At the age of forty-two he had spent over half his life, a total of twenty-one years, in jail. That was the year of the Belfast Agreement and it was under its provisions that he was released. He is an undaunted, formidable republican who has sacrificed and fought hard for freedom and justice, and now works for Sinn Féin.
Jeffrey Donaldson is a few years younger than Seanna Walsh. He is personable and mild mannered. His cousin was one of the first RUC men to be killed by the IRA at the outset of the conflict. Jeffrey himself was in the UDR for several years, a regiment that was so sectarian, corrupt and tainted with loyalist paramilitarism that the British government was forced into disbanding it. At the time of the negotiations which led to the Belfast Agreement Jeffrey walked out on Ulster Unionist leader David Trimble and pursued a relentless and successful campaign to undermine him, but which also undermined the party, damaged the peace process, fuelled dissident republicanism and contributed to the rise of the DUP.
At the UUP's annual conference in 1990, at the time Seanna Walsh was beginning his third prison term in the H-Blocks, Jeffrey said: "No further concessions to the nationalists! We have gone as far as we can no further must we go!" He was referring to the ultimately fruitless series of talks with the SDLP and the Dublin government, a full eight years before anything was negotiated or conceded, before the Belfast Agreement which promised some reversal of nationalist inequality. Jeffrey ditched the UUP, joined the DUP last January and is now part of the DUP's negotiating team.

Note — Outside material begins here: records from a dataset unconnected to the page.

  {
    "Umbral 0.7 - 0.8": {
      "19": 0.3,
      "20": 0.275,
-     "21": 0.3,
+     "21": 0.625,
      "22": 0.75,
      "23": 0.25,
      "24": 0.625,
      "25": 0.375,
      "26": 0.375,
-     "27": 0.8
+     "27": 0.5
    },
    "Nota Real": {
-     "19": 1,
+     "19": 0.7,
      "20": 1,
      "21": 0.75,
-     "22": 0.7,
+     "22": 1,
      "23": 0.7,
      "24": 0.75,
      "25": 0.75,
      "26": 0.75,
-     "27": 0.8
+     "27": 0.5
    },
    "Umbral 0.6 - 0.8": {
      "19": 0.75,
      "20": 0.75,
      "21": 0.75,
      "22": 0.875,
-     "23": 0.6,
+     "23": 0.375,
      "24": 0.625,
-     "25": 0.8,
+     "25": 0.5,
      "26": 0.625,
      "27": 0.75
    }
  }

He might be soft-spoken but he is certainly hardline. Like many others he completely denies that fifty years of unionist misrule, state violence and discrimination had any bearing on the outbreak of the conflict, or that unionist politicians were and regularly are ambivalent on the issue of loyalist violence. Everything is the fault of the IRA and unless the IRA verifiably decommissions its entire arsenals of weapons and explosives unionists will not share power with Sinn Féin.

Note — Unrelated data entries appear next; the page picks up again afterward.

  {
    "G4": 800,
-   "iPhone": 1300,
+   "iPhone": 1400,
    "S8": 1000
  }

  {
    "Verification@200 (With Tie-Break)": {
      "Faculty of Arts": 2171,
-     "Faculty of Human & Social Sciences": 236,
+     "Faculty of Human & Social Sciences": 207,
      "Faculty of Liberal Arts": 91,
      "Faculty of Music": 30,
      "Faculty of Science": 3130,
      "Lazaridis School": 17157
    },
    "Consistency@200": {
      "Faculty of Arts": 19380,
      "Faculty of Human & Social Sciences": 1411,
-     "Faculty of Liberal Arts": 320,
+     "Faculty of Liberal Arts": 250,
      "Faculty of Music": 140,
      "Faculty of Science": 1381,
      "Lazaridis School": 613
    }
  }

Seanna Walsh welcomed Jeffrey Donaldson into West Belfast last Wednesday night to participate in a Feile debate before pointing out the absurdity of the unionist demand.

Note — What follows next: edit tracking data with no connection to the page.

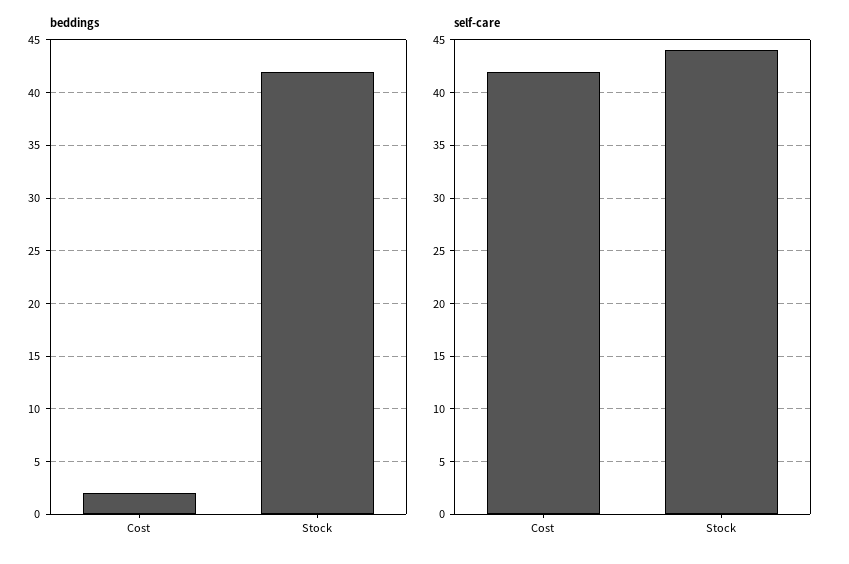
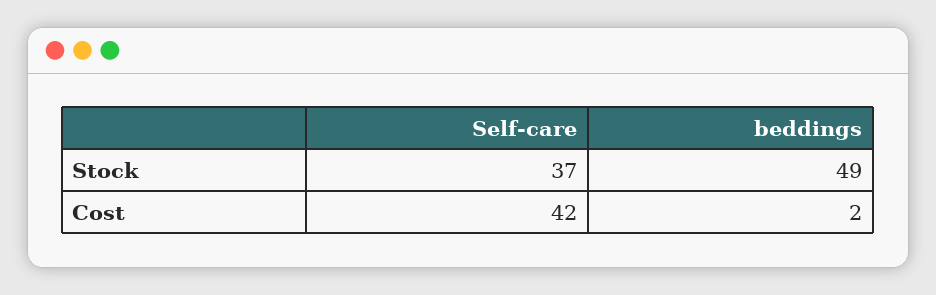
  {
    "beddings": {
      "Cost": 2,
-     "Stock": 42
+     "Stock": 49
    },
    "self-care": {
      "Cost": 42,
-     "Stock": 44
+     "Stock": 37
    }
  }

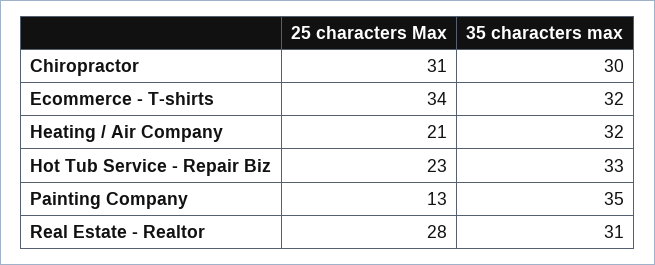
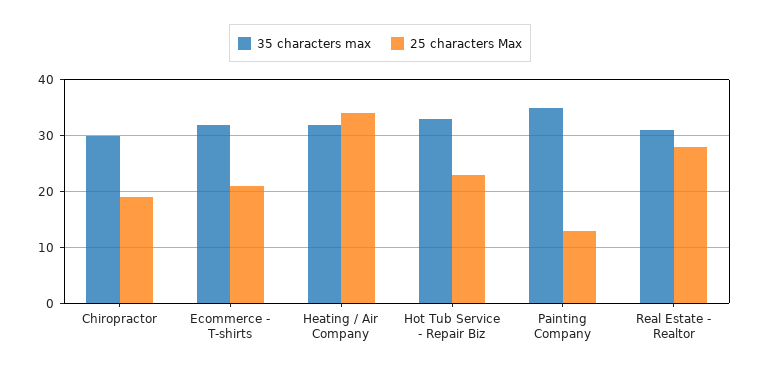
  {
    "25 characters Max": {
-     "Chiropractor": 31,
+     "Chiropractor": 20,
-     "Ecommerce - T-shirts": 34,
+     "Ecommerce - T-shirts": 20,
-     "Heating / Air Company": 21,
+     "Heating / Air Company": 35,
      "Hot Tub Service - Repair Biz": 23,
      "Painting Company": 13,
      "Real Estate - Realtor": 28
    },
    "35 characters max": {
      "Chiropractor": 30,
      "Ecommerce - T-shirts": 32,
      "Heating / Air Company": 32,
      "Hot Tub Service - Repair Biz": 33,
      "Painting Company": 35,
      "Real Estate - Realtor": 31
    }
  }

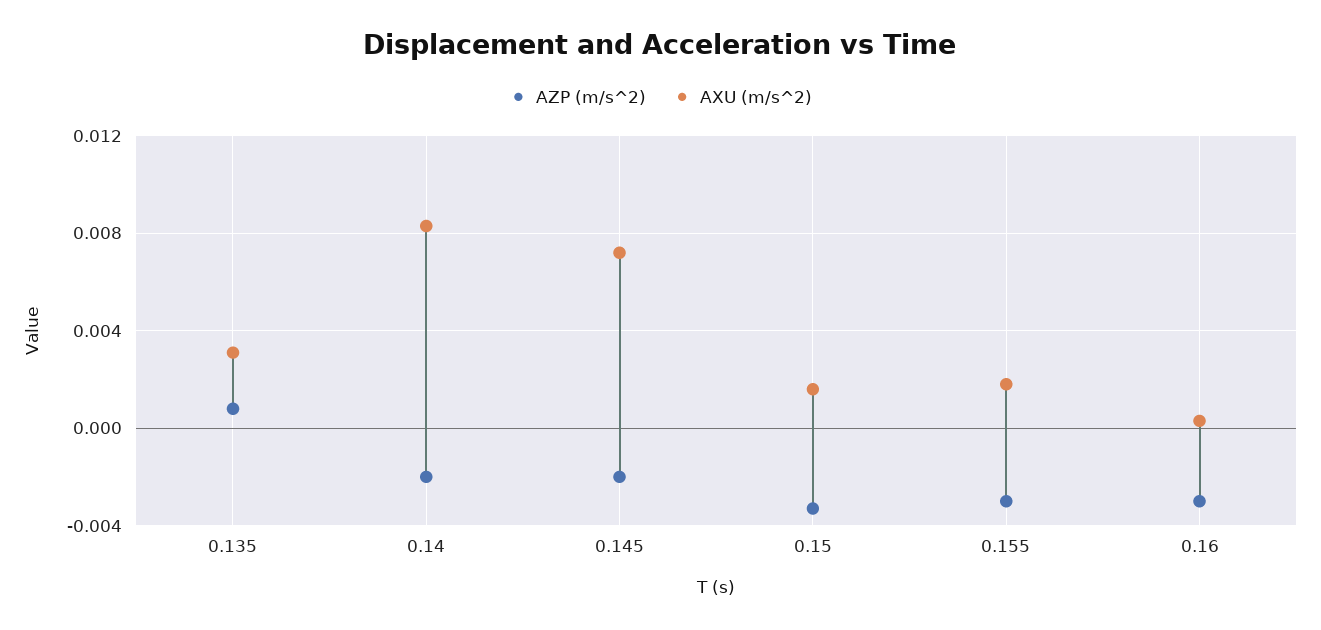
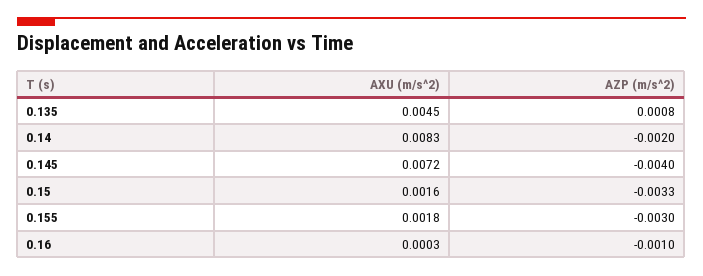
  {
    "AZP (m/s^2)": {
      "0.135": 0.0008,
      "0.14": -0.002,
-     "0.145": -0.002,
+     "0.145": -0.004,
      "0.15": -0.0033,
      "0.155": -0.003,
-     "0.16": -0.003
+     "0.16": -0.001
    },
    "AXU (m/s^2)": {
-     "0.135": 0.003,
+     "0.135": 0.0045,
      "0.14": 0.0083,
      "0.145": 0.0072,
      "0.15": 0.0016,
      "0.155": 0.0018,
      "0.16": 0.0003
    }
  }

"Jeffrey, when you talk about the IRA's capacity to make war, I can go out of here tonight with a couple of hundred pounds in my pocket and purchase the equipment to make Baltic Exchange/Canary Wharf type bombs. How are you going to remove that capacity?"
Jeffrey didn't and couldn't answer the question and merely repeated the mantra.
Later, Seanna said, "The demand for decommissioning doesn't make sense. Unionists say they don't trust republicans so how would they know if the IRA really did decommission all of its weapons? They base their analysis and numbers on what weapons it is estimated the IRA had brought into the country until 1987. But they have no idea what the IRA might have brought into the country up until it decided to no longer import weapons.
"The point I was making was that I can produce homemade explosives and mortars. You cannot decommission that knowledge. What is more important is our commitment to peace and to politics. But all of the initiatives taken by the IRA to date have had absolutely no effect on the unionist community. Trust is a two-way street. We suspect that at the root of it unionists cannot deal with equality and sharing power and that the idea of republicans being in government was a bridge too far for them. Everything else is an excuse not to go there."
Shortly, both unionist parties will be taking part with the British government and the other parties, including Sinn Féin, in a review of the implementation of the Belfast Agreement. Unionist leaders are taking their people nowhere unless they begin to face up to reality and to the truth.
If they don't, how can we trust them?